Search code examples
azureazure-eventhubazure-stream-analytics

What happens to events in event hub after stream analytics does it works and routes them to service bus?


I have following scenario:

  1. The event hub (EH1) is configured with a retention policy of 7 days.
  2. Producers publish events to EH1.
  3. The events from EH1 are routed from stream analytics (SA) (after performing certain calculations over 1 hour time windows) to service bus, which gets both raw events (as messages) as well as summarized calculations.
  4. Lets say over 24 hour period of day 1, producers publish 1 million events to EH1.
  5. SA kicks in and routes the raw events as well as summarized calculations (over 1 hour periods) to service bus.
  6. Assume that after day 1, there are no events pushed to EH1 for next 15 days.

Questions:

  1. How long will the 1 million raw events (from day 1) stay in EH1?
  2. Will those 1 million raw events (from day 1) be still there on day 2 (after 1st hour) through day 7 (because the retention policy is 7)? Or will they be gone after day 1 when SA is done processing all those events? If neither, what else happens?
  3. What metrics should I look at in EH1 to prove what ever the answer is to both (1) and (2)?

Solution

  • First of all, you should take a look at the consumer group first.

    In short, when consumers(like any app or code which are used to receive events from eventhub) read events, it must read the events via a consumer group(we named it cg_1 here) -> then for the next time, you read events from cg_1 again, the events(which you have already read) will not be read again.

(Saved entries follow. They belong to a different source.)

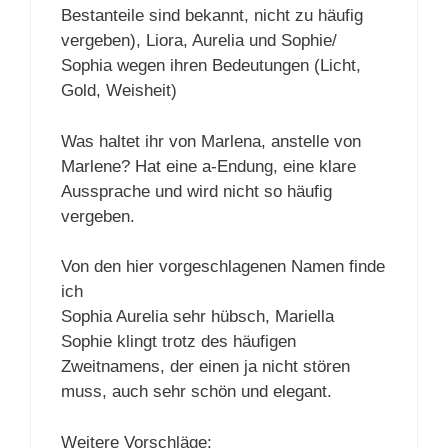
Bestanteile sind bekannt, nicht zu häufig
vergeben), Liora, Aurelia und Sophie/
Sophia wegen ihren Bedeutungen (Licht,
Gold, Weisheit)
Was haltet ihr von Marlena, anstelle von
Marlene? Hat eine a-Endung, eine klare
Aussprache und wird nicht so häufig
vergeben.
Von den hier vorgeschlagenen Namen finde
ich
Sophia Aurelia sehr hübsch, Mariella
Sophie klingt trotz des häufigen
Zweitnamens, der einen ja nicht stören
muss, auch sehr schön und elegant.
Weitere Vorschläge: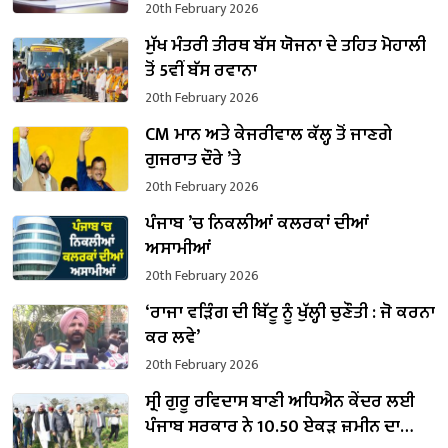
20th February 2026
ਮੁੱਖ ਮੰਤਰੀ ਤੀਰਥ ਬੱਸ ਯੋਜਨਾ ਦੇ ਤਹਿਤ ਮੋਹਾਲੀ
ਤੋਂ 5ਵੀਂ ਬੱਸ ਰਵਾਨਾ
20th February 2026
CM ਮਾਨ ਅਤੇ ਕੇਜਰੀਵਾਲ ਕੱਲ੍ਹ ਤੋਂ ਜਾਣਗੇ
ਗੁਜਰਾਤ ਦੌਰੇ ’ਤੇ
20th February 2026
ਪੰਜਾਬ ’ਚ ਨਿਕਲੀਆਂ ਕਲਰਕਾਂ ਦੀਆਂ
ਅਸਾਮੀਆਂ
20th February 2026
‘ਰਾਜਾ ਵੜਿੰਗ ਦੀ ਬਿੱਟੂ ਨੂੰ ਖੁੱਲ੍ਹੀ ਚੁਣੌਤੀ : ਜੋ ਕਰਨਾ
ਕਰ ਲਵੇ’
20th February 2026
ਸ੍ਰੀ ਗੁਰੂ ਰਵਿਦਾਸ ਬਾਣੀ ਅਧਿਐਨ ਕੇਂਦਰ ਲਈ
ਪੰਜਾਬ ਸਰਕਾਰ ਨੇ 10.50 ਏਕੜ ਜ਼ਮੀਨ ਦਾ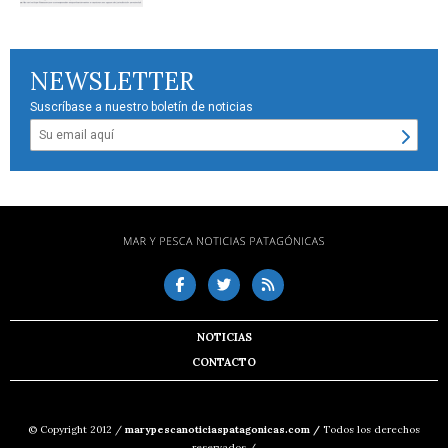
NEWSLETTER
Suscríbase a nuestro boletín de noticias
NOTICIAS
CONTACTO
© Copyright 2012 /
marypescanoticiaspatagonicas.com /
Todos los derechos
reservados /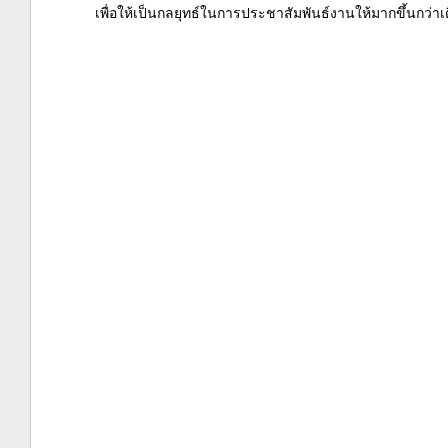
เพื่อให้เป็นกลยุทธ์ในการประชาสัมพันธ์งานให้มากขึ้นกว่าเด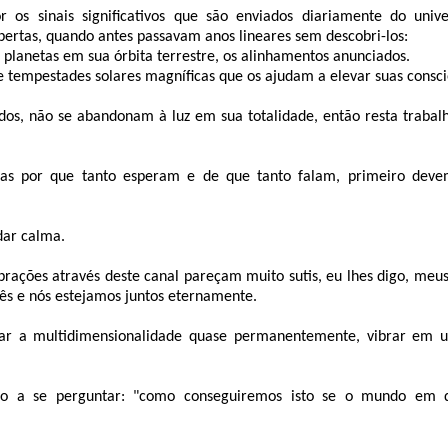
 os sinais significativos que são enviados diariamente do unive
ertas, quando antes passavam anos lineares sem descobri-los:
planetas em sua órbita terrestre, os alinhamentos anunciados.
de tempestades solares magníficas que os ajudam a elevar suas consci
os, não se abandonam à luz em sua totalidade, então resta trabalh
as por que tanto esperam e de que tanto falam, primeiro dev
dar calma.
rações através deste canal pareçam muito sutis, eu lhes digo, meu
ês e nós estejamos juntos eternamente.
çar a multidimensionalidade quase permanentemente, vibrar em 
rão a se perguntar: "como conseguiremos isto se o mundo em 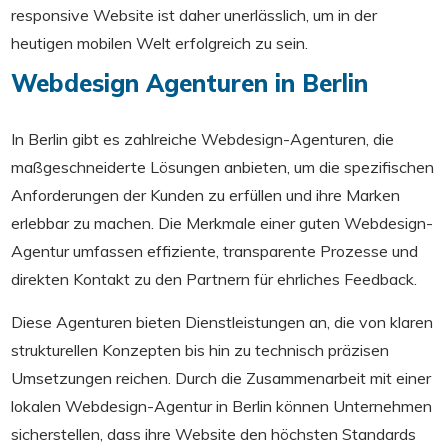
responsive Website ist daher unerlässlich, um in der
heutigen mobilen Welt erfolgreich zu sein.
Webdesign Agenturen in Berlin
In Berlin gibt es zahlreiche Webdesign-Agenturen, die
maßgeschneiderte Lösungen anbieten, um die spezifischen
Anforderungen der Kunden zu erfüllen und ihre Marken
erlebbar zu machen. Die Merkmale einer guten Webdesign-
Agentur umfassen effiziente, transparente Prozesse und
direkten Kontakt zu den Partnern für ehrliches Feedback.
Diese Agenturen bieten Dienstleistungen an, die von klaren
strukturellen Konzepten bis hin zu technisch präzisen
Umsetzungen reichen. Durch die Zusammenarbeit mit einer
lokalen Webdesign-Agentur in Berlin können Unternehmen
sicherstellen, dass ihre Website den höchsten Standards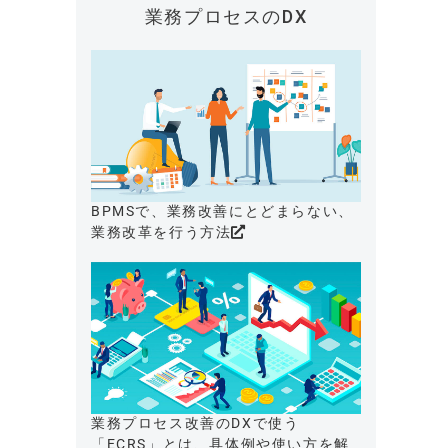
業務プロセスのDX
BPMSで、業務改善にとどまらない、
業務改革を行う方法
業務プロセス改善のDXで使う
「ECRS」とは、具体例や使い方を解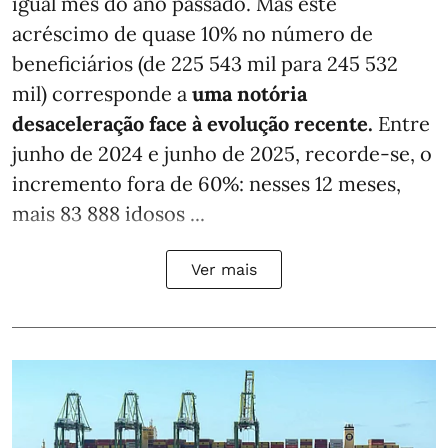
igual mês do ano passado. Mas este
acréscimo de quase 10% no número de
beneficiários (de 225 543 mil para 245 532
mil) corresponde a
uma notória
desaceleração face à evolução recente.
Entre
junho de 2024 e junho de 2025, recorde-se, o
incremento fora de 60%: nesses 12 meses,
mais 83 888 idosos ...
Ver mais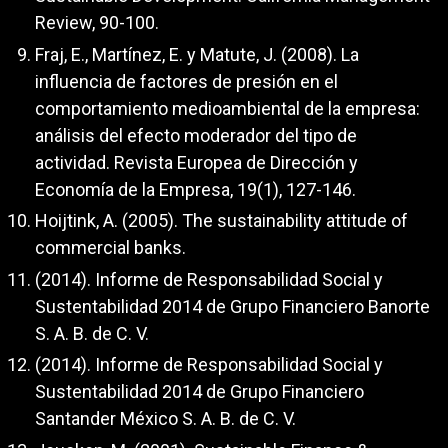
Review, 90-100.
Fraj, E., Martínez, E. y Matute, J. (2008). La
influencia de factores de presión en el
comportamiento medioambiental de la empresa:
análisis del efecto moderador del tipo de
actividad. Revista Europea de Dirección y
Economía de la Empresa, 19(1), 127-146.
Hoijtink, A. (2005). The sustainability attitude of
commercial banks.
(2014). Informe de Responsabilidad Social y
Sustentabilidad 2014 de Grupo Financiero Banorte
S. A. B. de C. V.
(2014). Informe de Responsabilidad Social y
Sustentabilidad 2014 de Grupo Financiero
Santander México S. A. B. de C. V.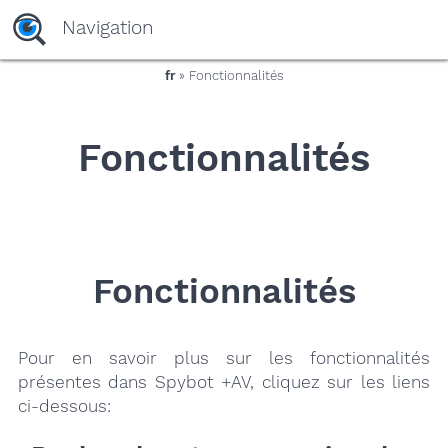
yaaaeag20
Navigation
fr
» Fonctionnalités
Fonctionnalités
Fonctionnalités
Pour en savoir plus sur les fonctionnalités
présentes dans Spybot +AV, cliquez sur les liens
ci-dessous: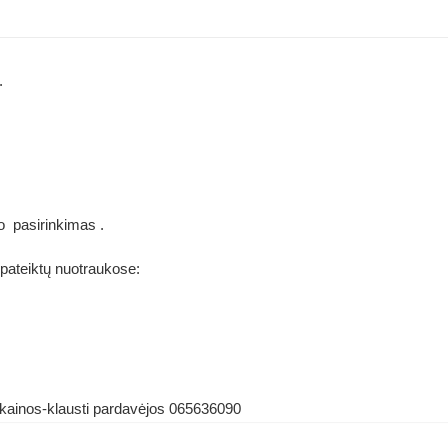
.
 pasirinkimas .
 pateiktų nuotraukose:
 kainos-klausti pardavėjos 065636090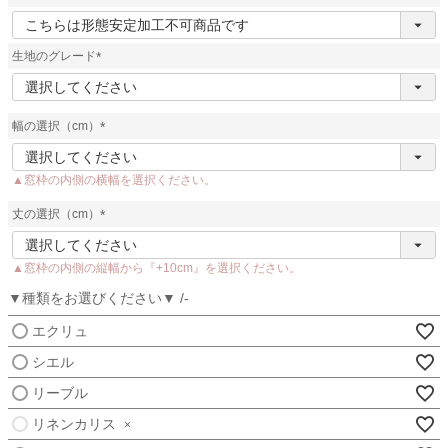
(
必
須
生地のグレード
)
(
必
須
幅の選択（cm）
)
(
必
▲窓枠の内側の横幅を選択ください。
須
)
丈の選択（cm）
(
必
▲窓枠の内側の縦幅から『+10cm』を選択ください。
須
)
▼種類をお選びください▼
-
エクリュ
シエル
リーブル
リネンカリス
×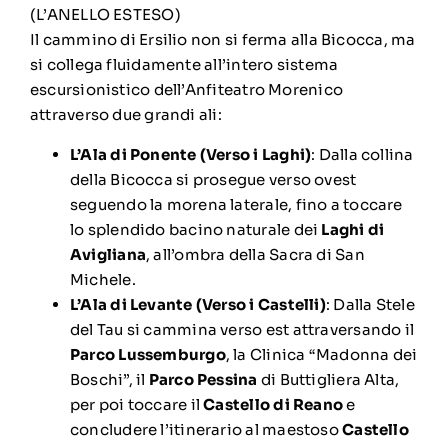
(L’ANELLO ESTESO)
Il cammino di Ersilio non si ferma alla Bicocca, ma
si collega fluidamente all’intero sistema
escursionistico dell’Anfiteatro Morenico
attraverso due grandi ali:
L’Ala di Ponente (Verso i Laghi)
: Dalla collina
della Bicocca si prosegue verso ovest
seguendo la morena laterale, fino a toccare
lo splendido bacino naturale dei
Laghi di
Avigliana
, all’ombra della Sacra di San
Michele.
L’Ala di Levante (Verso i Castelli)
: Dalla Stele
del Tau si cammina verso est attraversando il
Parco Lussemburgo
, la Clinica “Madonna dei
Boschi”, il
Parco Pessina
di Buttigliera Alta,
per poi toccare il
Castello di Reano
e
concludere l’itinerario al maestoso
Castello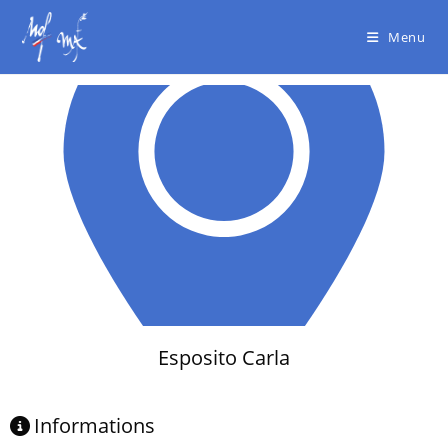
Menu
Esposito Carla
Informations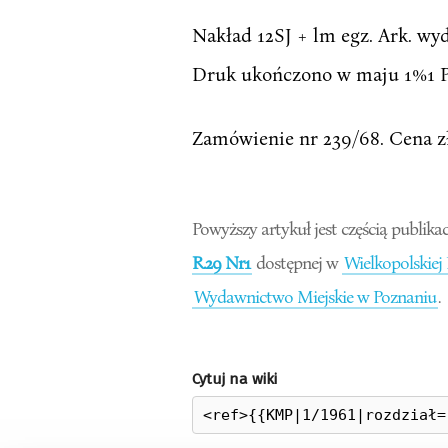
Nakład 12SJ + lm egz. Ark. wyd.
Druk ukończono w maju 1%1 Papi
Zamówienie nr 239/68. Cena
Powyższy artykuł jest częścią publikac
R.29 Nr1
dostępnej w
Wielkopolskiej
Wydawnictwo Miejskie w Poznaniu
.
Cytuj na wiki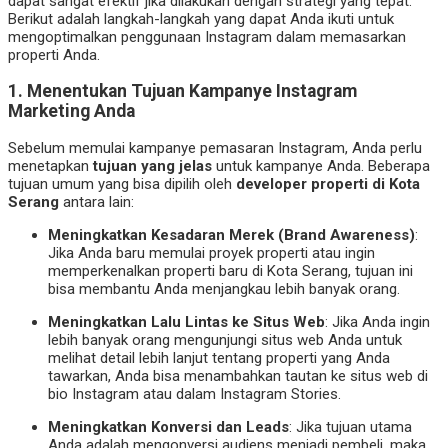
dapat sangat efektif jika dilakukan dengan strategi yang tepat.
Berikut adalah langkah-langkah yang dapat Anda ikuti untuk
mengoptimalkan penggunaan Instagram dalam memasarkan
properti Anda.
1.
Menentukan Tujuan Kampanye Instagram
Marketing Anda
Sebelum memulai kampanye pemasaran Instagram, Anda perlu
menetapkan
tujuan yang jelas
untuk kampanye Anda. Beberapa
tujuan umum yang bisa dipilih oleh
developer properti di Kota
Serang
antara lain:
Meningkatkan Kesadaran Merek (Brand Awareness)
:
Jika Anda baru memulai proyek properti atau ingin
memperkenalkan properti baru di Kota Serang, tujuan ini
bisa membantu Anda menjangkau lebih banyak orang.
Meningkatkan Lalu Lintas ke Situs Web
: Jika Anda ingin
lebih banyak orang mengunjungi situs web Anda untuk
melihat detail lebih lanjut tentang properti yang Anda
tawarkan, Anda bisa menambahkan tautan ke situs web di
bio Instagram atau dalam Instagram Stories.
Meningkatkan Konversi dan Leads
: Jika tujuan utama
Anda adalah mengonversi audiens menjadi pembeli, maka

    But if you switch to another consumer group(like you newly create a consumer group named cg_2), you can read all the data(even though the data has been read from cg_1) again.

    So for your questions:

    #1: Since you have configured the retention policy of 7 days, the events(raw data) will be kept in eventhub for 7 days. If the events have been received via a consumer group, you cannot receive it again via this consumer group. But you can use another consumer group to receive the data again.

    #2: Similar to question 1, the raw events will be stored in eventhub according to the retention days you have configured.

    #There is no such metrics, but you can easily write client codes, and create a new consumer group, then read the data to check if it's there.